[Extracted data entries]
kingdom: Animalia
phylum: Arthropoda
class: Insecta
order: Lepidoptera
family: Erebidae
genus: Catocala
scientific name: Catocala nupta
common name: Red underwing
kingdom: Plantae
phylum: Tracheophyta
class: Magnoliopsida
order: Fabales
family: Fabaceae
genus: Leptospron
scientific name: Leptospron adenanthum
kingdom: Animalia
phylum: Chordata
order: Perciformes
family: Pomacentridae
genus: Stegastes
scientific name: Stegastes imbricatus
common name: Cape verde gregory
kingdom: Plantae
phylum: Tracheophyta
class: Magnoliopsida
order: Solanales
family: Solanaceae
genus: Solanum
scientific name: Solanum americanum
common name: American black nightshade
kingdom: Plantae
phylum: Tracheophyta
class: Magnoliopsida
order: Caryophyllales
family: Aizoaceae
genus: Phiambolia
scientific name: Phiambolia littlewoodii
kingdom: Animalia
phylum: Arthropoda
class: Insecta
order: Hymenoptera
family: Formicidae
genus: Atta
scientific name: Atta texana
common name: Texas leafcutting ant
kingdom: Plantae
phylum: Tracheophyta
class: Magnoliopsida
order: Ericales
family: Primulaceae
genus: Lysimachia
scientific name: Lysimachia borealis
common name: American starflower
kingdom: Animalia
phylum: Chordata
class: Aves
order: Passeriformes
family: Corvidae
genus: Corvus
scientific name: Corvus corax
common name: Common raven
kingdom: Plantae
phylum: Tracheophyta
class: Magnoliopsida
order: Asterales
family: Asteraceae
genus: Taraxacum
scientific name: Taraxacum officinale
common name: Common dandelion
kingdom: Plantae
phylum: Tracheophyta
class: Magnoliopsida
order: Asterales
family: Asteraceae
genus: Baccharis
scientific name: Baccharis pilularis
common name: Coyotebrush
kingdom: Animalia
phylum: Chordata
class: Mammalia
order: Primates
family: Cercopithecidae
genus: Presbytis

**WORK INSTRUCTIONS:** Reproduce every line of the records above word for word, in the same order.

**THE OUTPUT:**
kingdom: Animalia
phylum: Arthropoda
class: Insecta
order: Lepidoptera
family: Erebidae
genus: Catocala
scientific name: Catocala nupta
common name: Red underwing
kingdom: Plantae
phylum: Tracheophyta
class: Magnoliopsida
order: Fabales
family: Fabaceae
genus: Leptospron
scientific name: Leptospron adenanthum
kingdom: Animalia
phylum: Chordata
order: Perciformes
family: Pomacentridae
genus: Stegastes
scientific name: Stegastes imbricatus
common name: Cape verde gregory
kingdom: Plantae
phylum: Tracheophyta
class: Magnoliopsida
order: Solanales
family: Solanaceae
genus: Solanum
scientific name: Solanum americanum
common name: American black nightshade
kingdom: Plantae
phylum: Tracheophyta
class: Magnoliopsida
order: Caryophyllales
family: Aizoaceae
genus: Phiambolia
scientific name: Phiambolia littlewoodii
kingdom: Animalia
phylum: Arthropoda
class: Insecta
order: Hymenoptera
family: Formicidae
genus: Atta
scientific name: Atta texana
common name: Texas leafcutting ant
kingdom: Plantae
phylum: Tracheophyta
class: Magnoliopsida
order: Ericales
family: Primulaceae
genus: Lysimachia
scientific name: Lysimachia borealis
common name: American starflower
kingdom: Animalia
phylum: Chordata
class: Aves
order: Passeriformes
family: Corvidae
genus: Corvus
scientific name: Corvus corax
common name: Common raven
kingdom: Plantae
phylum: Tracheophyta
class: Magnoliopsida
order: Asterales
family: Asteraceae
genus: Taraxacum
scientific name: Taraxacum officinale
common name: Common dandelion
kingdom: Plantae
phylum: Tracheophyta
class: Magnoliopsida
order: Asterales
family: Asteraceae
genus: Baccharis
scientific name: Baccharis pilularis
common name: Coyotebrush
kingdom: Animalia
phylum: Chordata
class: Mammalia
order: Primates
family: Cercopithecidae
genus: Presbytis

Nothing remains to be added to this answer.